At each of these rallies, demonstrations, and protests, there were numerous speakers, chants, posters, t-shirts, and other verbal statements. However, the groundswell of media attention was driven in large part by visual aspects, particularly flag waving. To avoid incendiary reactions, organizers encouraged people to carry U.S. American flags (Archibold, 2006; Gorman, Miller, & Landsberg, 2006; Watanabe & Becerra, March 28, 2006). While a variety of Latin American and other national flags were present, attention and debate were fueled especially by the presence of Mexican flags. Soto (2006) observes that "the use of a foreign flag in political rallies is not new" (p. B 1). Nonetheless, the presence of Mexican flags fueled criticism of the protests, the protestors, and their methods while further obfuscating substantive debate about policy changes ("The good, the bad," 2006; Page, 2006; Soto, 2006).

In this essay, we argue that flag waving constitutes a visual argument about cultural citizenship that is interpreted differently by different audiences. In what follows, we explore the literature relating to visual argument and then explain how flag waving functions as visual argument for two audiences: immigrant rights advocates and anti-immigration advocates. We conclude with some observations about what flag waving means for cultural citizenship and the study of visual argument. For immigrants, flag waving reflects an interesting tension between embracing cultural heritage and asserting U.S. American identity in establishing cultural citizenship.
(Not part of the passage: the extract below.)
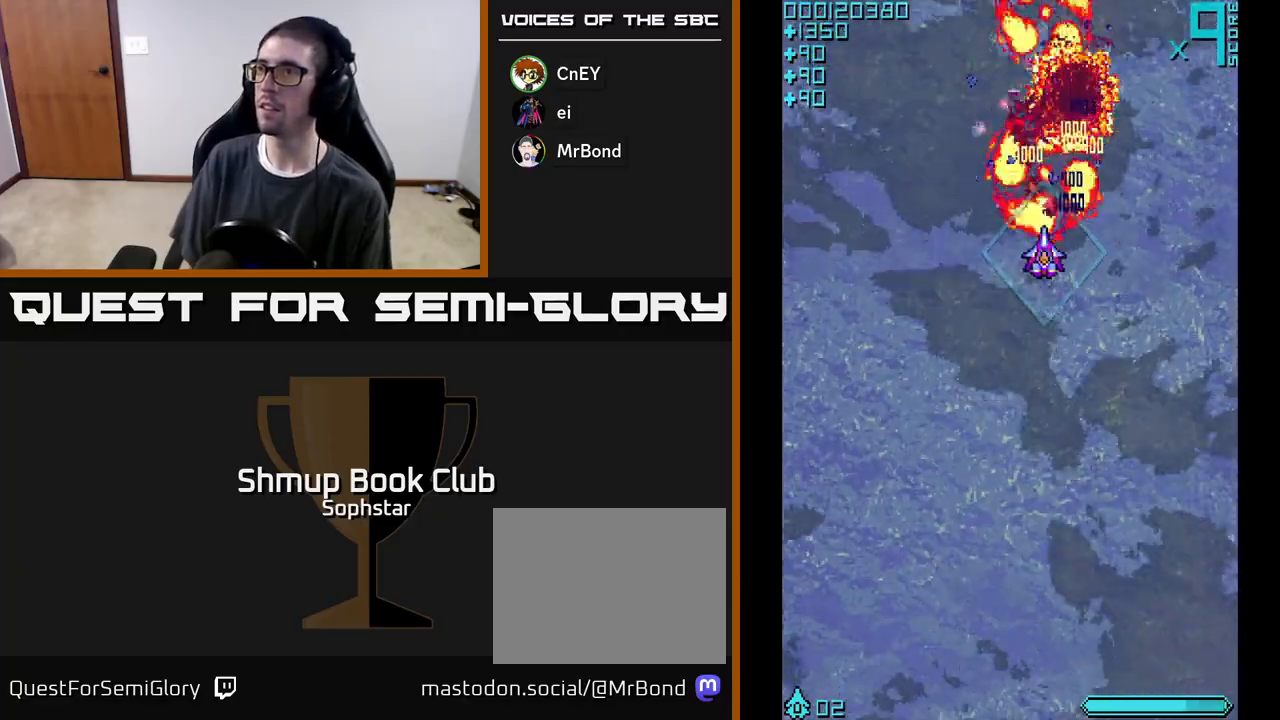
{"buttons": ["A", "DPAD_DOWN", "DPAD_LEFT"], "left_stick": "center", "events": [[33, "DPAD_RIGHT", "down"], [33, "DPAD_UP", "down"], [167, "DPAD_RIGHT", "up"], [217, "DPAD_LEFT", "down"], [250, "DPAD_UP", "up"], [333, "DPAD_DOWN", "down"]]}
The idea that images can argue has been controversial. In 1996, David Fleming concluded that images cannot argue because pictures do not offer a claim and supporting reasons and, because an image has no negative, it cannot be opposed. In her study of abortion rhetoric, Condit also contended that, even though some argumentative properties may be present, images do not argue because they are not propositional (cited in DeLuca, 1999, p. 11; Lake & Pickering, 1998, p. 80). Numerous other scholars, however, have explored the role of the visual in argumentation and have shown how images can argue (e.g., Birdsell & Groarke, 1996; Blair, 1996; DeLuca, 1999; Groarke, 2002; Lake & Pickering, 1998; Langsdorf, 1996).

Two special issues of Argumentation and Advocacy in 1996 contained several case studies of visual argumentation. Shelley (1996) examined demonstrative and rhetorical modes of visual representation in evolutionary models, contending that both contained elements of visual arguments. The demonstrative mode, in particular, may depict both the premises and conclusion of an argument. Blair (1996) contended that the visual does have a propositional element because images attempt to clarify both claims and reasons. He also argued that images can function as arguments in that they can change our beliefs. Birdsell and Groarke (1996) contended that visual arguments are possible even though they do not adhere to traditional definitions of argument. They emphasized that images draw heavily on three contexts to communicate their arguments: the immediate visual context, the immediate verbal context, and the cultural/historical context.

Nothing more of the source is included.